Dakarmidi – Aminata Mbengue Ndiaye, le ministre de l’Elevage et des Productions animales, a souligné la nécessité d’une plus grande professionnalisation des acteurs de la filière agricole à travers un renforcement des activités de l’interprofession dédiée à ce secteur qui devrait pouvoir gagner par ce biais « la bataille de la compétitivité ».
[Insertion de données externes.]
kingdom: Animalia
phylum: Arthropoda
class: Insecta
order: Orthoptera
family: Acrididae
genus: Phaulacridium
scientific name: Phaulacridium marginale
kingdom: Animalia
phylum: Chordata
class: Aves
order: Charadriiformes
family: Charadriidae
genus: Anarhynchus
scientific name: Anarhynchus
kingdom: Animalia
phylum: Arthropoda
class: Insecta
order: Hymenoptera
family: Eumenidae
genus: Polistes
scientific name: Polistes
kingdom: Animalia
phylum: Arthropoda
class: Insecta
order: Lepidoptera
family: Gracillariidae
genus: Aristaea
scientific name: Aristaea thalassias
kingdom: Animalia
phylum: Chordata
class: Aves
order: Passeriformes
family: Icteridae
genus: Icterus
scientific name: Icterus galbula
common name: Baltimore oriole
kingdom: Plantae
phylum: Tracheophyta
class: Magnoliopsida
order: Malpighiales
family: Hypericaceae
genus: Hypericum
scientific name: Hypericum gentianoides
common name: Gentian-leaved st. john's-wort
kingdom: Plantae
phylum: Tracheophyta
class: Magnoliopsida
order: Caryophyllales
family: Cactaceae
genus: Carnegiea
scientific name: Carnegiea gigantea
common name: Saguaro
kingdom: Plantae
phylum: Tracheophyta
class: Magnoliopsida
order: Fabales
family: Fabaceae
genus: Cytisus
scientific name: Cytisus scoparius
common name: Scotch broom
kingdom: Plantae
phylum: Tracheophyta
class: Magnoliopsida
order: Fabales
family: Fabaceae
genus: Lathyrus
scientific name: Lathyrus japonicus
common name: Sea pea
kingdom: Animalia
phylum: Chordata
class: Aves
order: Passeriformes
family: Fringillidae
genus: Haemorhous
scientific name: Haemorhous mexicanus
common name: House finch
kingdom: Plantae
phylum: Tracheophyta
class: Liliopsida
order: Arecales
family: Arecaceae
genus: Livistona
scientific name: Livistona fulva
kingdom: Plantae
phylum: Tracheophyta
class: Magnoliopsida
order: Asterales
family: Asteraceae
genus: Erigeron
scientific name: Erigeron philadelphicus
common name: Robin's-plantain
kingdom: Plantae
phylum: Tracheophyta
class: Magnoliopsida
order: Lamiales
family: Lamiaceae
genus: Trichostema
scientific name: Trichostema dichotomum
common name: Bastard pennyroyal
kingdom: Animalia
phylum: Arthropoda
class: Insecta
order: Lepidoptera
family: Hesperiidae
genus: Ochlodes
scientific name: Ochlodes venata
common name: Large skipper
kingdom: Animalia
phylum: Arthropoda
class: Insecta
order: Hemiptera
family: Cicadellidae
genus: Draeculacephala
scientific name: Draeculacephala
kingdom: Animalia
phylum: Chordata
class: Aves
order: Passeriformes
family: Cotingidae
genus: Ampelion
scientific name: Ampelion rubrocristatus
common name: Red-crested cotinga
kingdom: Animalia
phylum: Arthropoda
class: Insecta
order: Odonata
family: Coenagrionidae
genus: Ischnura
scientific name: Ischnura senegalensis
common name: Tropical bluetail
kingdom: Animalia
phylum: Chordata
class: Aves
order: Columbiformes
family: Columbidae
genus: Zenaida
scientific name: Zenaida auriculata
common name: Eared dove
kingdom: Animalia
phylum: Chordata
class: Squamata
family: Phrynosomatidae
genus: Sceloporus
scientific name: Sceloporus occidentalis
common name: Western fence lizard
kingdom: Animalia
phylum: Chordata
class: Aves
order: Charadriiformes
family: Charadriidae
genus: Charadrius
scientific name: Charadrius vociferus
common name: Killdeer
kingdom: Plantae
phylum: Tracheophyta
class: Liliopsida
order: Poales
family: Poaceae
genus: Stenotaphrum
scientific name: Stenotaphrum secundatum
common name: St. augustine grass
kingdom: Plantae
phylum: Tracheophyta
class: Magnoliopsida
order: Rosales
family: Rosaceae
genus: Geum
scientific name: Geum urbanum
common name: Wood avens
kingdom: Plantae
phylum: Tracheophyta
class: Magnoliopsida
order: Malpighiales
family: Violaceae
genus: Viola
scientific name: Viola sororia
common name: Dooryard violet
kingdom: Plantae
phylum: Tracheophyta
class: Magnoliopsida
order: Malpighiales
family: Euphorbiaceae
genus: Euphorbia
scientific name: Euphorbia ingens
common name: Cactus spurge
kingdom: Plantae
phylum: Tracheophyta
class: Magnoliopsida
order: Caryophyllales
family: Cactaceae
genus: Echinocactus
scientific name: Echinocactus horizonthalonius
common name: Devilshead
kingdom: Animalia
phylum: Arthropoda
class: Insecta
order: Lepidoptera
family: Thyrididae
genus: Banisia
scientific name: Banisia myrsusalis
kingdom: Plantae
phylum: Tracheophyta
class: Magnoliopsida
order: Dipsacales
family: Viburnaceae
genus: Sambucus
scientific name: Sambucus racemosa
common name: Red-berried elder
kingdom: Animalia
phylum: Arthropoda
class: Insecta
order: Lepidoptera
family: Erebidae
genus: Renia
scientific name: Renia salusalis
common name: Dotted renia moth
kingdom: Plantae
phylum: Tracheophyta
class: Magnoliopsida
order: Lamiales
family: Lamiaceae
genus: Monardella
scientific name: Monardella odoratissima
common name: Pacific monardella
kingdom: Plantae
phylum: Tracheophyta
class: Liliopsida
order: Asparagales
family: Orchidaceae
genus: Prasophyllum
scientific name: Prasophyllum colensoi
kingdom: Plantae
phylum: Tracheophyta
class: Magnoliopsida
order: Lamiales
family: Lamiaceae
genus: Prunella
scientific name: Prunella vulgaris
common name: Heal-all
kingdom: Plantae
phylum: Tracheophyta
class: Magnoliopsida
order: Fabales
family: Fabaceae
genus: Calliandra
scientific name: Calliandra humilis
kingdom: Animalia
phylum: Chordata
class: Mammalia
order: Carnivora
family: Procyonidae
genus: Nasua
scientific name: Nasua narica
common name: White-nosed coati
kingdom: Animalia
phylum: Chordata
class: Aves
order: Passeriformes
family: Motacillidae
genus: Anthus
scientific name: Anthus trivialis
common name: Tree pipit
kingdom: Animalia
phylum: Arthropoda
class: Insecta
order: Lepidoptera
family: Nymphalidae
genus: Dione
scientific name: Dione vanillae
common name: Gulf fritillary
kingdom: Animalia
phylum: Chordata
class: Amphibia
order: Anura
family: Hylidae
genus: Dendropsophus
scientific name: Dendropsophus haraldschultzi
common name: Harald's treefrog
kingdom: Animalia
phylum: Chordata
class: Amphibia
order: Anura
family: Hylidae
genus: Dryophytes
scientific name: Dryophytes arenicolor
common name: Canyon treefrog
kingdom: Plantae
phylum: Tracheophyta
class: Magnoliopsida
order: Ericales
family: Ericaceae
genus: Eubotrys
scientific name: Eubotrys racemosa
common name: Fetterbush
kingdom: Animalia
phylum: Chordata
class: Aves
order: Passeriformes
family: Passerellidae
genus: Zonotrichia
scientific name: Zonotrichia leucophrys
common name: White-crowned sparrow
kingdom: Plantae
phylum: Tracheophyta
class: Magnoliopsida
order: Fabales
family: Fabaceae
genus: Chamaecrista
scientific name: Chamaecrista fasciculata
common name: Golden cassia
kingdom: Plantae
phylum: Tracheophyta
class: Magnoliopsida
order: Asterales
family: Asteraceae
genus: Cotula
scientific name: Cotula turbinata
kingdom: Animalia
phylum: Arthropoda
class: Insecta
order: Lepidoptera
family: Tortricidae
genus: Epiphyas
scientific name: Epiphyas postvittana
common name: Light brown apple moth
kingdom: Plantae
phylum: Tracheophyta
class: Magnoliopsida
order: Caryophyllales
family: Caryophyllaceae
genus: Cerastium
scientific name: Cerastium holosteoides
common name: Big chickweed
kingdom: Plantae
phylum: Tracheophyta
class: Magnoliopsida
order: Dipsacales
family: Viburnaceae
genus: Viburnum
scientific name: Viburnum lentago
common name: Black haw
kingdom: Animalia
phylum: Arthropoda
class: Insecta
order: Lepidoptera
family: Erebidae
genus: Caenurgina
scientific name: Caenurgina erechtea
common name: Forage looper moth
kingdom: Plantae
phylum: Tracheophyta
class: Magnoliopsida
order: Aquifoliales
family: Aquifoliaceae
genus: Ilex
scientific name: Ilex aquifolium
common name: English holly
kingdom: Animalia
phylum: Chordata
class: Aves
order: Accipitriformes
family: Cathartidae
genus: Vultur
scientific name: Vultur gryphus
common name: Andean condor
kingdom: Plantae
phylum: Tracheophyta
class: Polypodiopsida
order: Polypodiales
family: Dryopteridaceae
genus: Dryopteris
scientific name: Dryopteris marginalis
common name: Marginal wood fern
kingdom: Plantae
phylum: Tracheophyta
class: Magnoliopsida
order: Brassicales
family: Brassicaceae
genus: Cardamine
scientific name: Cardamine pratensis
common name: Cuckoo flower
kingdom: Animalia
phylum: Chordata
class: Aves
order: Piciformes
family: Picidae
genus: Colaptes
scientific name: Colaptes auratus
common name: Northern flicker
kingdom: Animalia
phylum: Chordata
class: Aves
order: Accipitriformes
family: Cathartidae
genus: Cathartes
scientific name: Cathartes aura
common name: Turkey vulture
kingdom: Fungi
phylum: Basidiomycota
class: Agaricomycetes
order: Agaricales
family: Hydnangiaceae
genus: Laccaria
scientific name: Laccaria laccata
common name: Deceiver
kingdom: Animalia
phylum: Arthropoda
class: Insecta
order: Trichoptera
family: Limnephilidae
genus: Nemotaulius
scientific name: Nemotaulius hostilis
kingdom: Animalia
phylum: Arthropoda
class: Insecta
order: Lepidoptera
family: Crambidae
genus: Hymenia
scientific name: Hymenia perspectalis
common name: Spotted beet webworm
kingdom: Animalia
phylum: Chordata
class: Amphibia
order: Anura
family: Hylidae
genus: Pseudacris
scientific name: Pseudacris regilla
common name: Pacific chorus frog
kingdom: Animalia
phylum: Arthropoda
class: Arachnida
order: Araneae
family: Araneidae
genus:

« Vous avez, conformément à la loi d’orientation agrosylvopastorale, mis en place l’interprofession avicole du Sénégal depuis 2013. Je réitère ma recommandation relative au renforcement de ses activités, à l’élargissement du nombre d’adhérents, à l’extension de ses organes à l’ensemble du pays et une meilleure prise en compte de l’aviculture traditionnelle et familiale », a lancé Mme Ndiaye aux acteurs du secteur.
Selon la ministre de l’Elevage et des Productions animales, en dépit d’un « grand progrès » enregistré, la filière avicole reste confrontée à plusieurs contraintes parmi lesquels « la persistance, l’apparition ou la recrudescence de certaines maladies ». Il y a aussi « le non-respect des normes de biosécurité, la cherté de l’aliment de volaille, l’insuffisance de financement de la filière, la faible professionnalisation des acteurs, etc. », a ajouté la ministre.
Le président de l’Interprofession avicole du Sénégal (IPAS), Ahmadou Moukhtar Mbodj, a lui fait état de la persistance de pathologies à moindre incidence sanitaire qui affectent les performances techniques et économiques de l’aviculture. Il a aussi évoqué « des contraintes liées à l’obsolescence ou l’inadéquation du cadre réglementaire, à la faible technicité de beaucoup d’acteurs, aux difficultés dans la gestion des risques sanitaires et au financement des projets avicoles qui entravent la productivité et la compétitivité de l’aviculture sénégalaise » nous apprend l’Aps.
Toutefois, l’Etat du Sénégal, à travers le Plan national de développement de l’élevage (PNDE) et la Lettre de politique sectorielle de l’élevage (LPSE), a selon lui initié de manière participative des programmes dont la mise en œuvre devrait conduire à la levée de ces contraintes.